BJ Van Gundy November 05, 2012 at 05:28 PM
Economics professor from GT: http://www.econ.gatech.edu/files/papers/CharterSchools_0.pdf
Charlie Russell November 05, 2012 at 05:33 PM
You are exactly right on this. There are long standing and big reasons involved with this. Our schools are being privatized. Don't know about you, but everything that is privatized has not worked out quite so well for me.
Allison Lanning November 05, 2012 at 06:09 PM
Does anyone wonder why lobbyists are supporting the passage of this amendment?? Or should I end that statement with $$ Just some food for thought. Read the amendment carefully and you will see that a VOTE NO does not mean NO charter schools, it means NO THIRD PARTY making these decisions.
Charlie Russell November 05, 2012 at 06:35 PM
Regardless of the wording, this process was put into action years ago by the Bush family. Ms. Barbara Bush gave a donation to the Katrina victims with the caveat that the money be spent on Neil Bush's Ignite Learning company. This money went directly to Neil Bush in the form of a tax deduction for his parents. This vote by Georgians matters very little. The plan to dismantle American schools for everyone is a done deal. Forget about it. This more of the same. Privatization.

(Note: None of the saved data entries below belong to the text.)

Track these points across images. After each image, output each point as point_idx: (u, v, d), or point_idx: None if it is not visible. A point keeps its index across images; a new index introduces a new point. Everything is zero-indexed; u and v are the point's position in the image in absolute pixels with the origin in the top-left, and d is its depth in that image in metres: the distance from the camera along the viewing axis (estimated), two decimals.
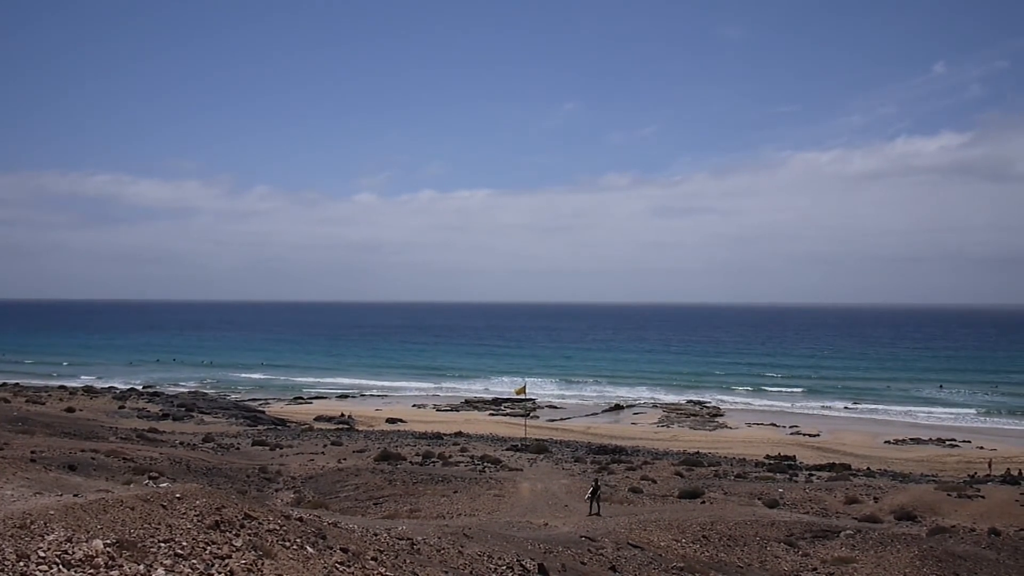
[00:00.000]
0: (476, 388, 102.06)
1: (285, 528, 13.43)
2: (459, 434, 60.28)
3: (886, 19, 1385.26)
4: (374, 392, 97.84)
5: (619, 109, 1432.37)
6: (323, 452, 45.11)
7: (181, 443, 45.31)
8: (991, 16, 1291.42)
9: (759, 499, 34.44)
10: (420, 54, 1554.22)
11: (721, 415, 79.95)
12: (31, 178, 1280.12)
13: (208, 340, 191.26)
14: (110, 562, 9.92)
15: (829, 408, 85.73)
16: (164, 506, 12.38)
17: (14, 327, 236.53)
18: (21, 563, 9.33)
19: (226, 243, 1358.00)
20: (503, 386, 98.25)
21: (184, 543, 11.12)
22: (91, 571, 9.61)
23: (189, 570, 10.33)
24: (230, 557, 11.12)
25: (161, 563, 10.28)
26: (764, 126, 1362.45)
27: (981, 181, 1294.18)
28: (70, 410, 59.74)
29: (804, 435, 67.68)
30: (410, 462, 41.41)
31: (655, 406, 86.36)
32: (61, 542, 10.17)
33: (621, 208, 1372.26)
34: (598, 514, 28.66)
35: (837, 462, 50.59)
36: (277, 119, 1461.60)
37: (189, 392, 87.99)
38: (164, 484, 18.03)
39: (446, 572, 15.33)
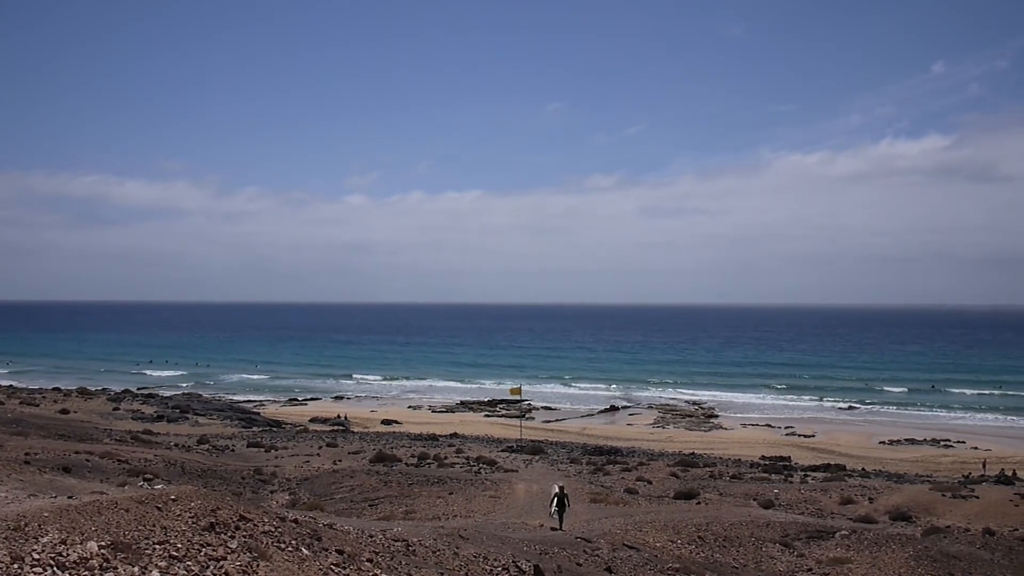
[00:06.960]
0: (470, 389, 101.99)
1: (280, 530, 13.40)
2: (455, 435, 60.29)
3: (884, 19, 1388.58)
4: (369, 394, 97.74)
5: (610, 109, 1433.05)
6: (318, 454, 45.04)
7: (176, 445, 45.19)
8: (991, 16, 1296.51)
9: (754, 500, 34.54)
10: (409, 55, 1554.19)
11: (716, 416, 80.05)
12: (18, 178, 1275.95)
13: (201, 341, 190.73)
14: (105, 564, 9.88)
15: (824, 409, 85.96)
16: (159, 508, 12.33)
17: (10, 328, 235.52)
18: (15, 565, 9.29)
19: (216, 244, 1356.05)
20: (497, 387, 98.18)
21: (179, 545, 11.08)
22: (86, 573, 9.57)
23: (184, 572, 10.30)
24: (225, 559, 11.09)
25: (156, 565, 10.24)
26: (758, 126, 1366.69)
27: (968, 182, 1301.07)
28: (64, 412, 59.55)
29: (799, 436, 67.83)
30: (405, 463, 41.40)
31: (650, 407, 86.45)
32: (56, 544, 10.12)
33: (611, 208, 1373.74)
34: (559, 528, 24.58)
35: (832, 463, 50.72)
36: (266, 119, 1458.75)
37: (184, 394, 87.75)
38: (159, 486, 17.99)
39: (441, 574, 15.31)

Charlie Russell November 05, 2012 at 06:42 PM
Sorry, Allison, I responded to your comment in the wrong place. Agree with you completely. This is the same old, "we don't trust government with our health care", but we really trust the insurance industry. Now we're to believe in those who have set up this private schooling to be paid for with vouchers. We don't trust our schools, our teachers or anyone involved in government. Perhaps we should become more involve in these institutions that Ben Franklin and Jefferson thought so necessary. Watch our Public Libraries vanish. Public everything is going, including fire and police departments. Wish I felt more optimistic about this.
BJ Van Gundy November 05, 2012 at 07:58 PM
Curious. What lobbyists are you referring to? I'm NOT a lobbyist. Haven't done ANY lobbying for ANYONE for 6 years... so I'm SURE you aren't referring to me... For the record. I've not made a PENNY on Charter School issues. In fact. As a former member of the previous Commission... a VOLUNTEER position for ALL of us on it... I spent ~$1,400 a year serving. I do this because my 4 children in Public schools are getting a good education and I want ALL students in Georgia to have the same opportunity my kids do. Right now. They don't.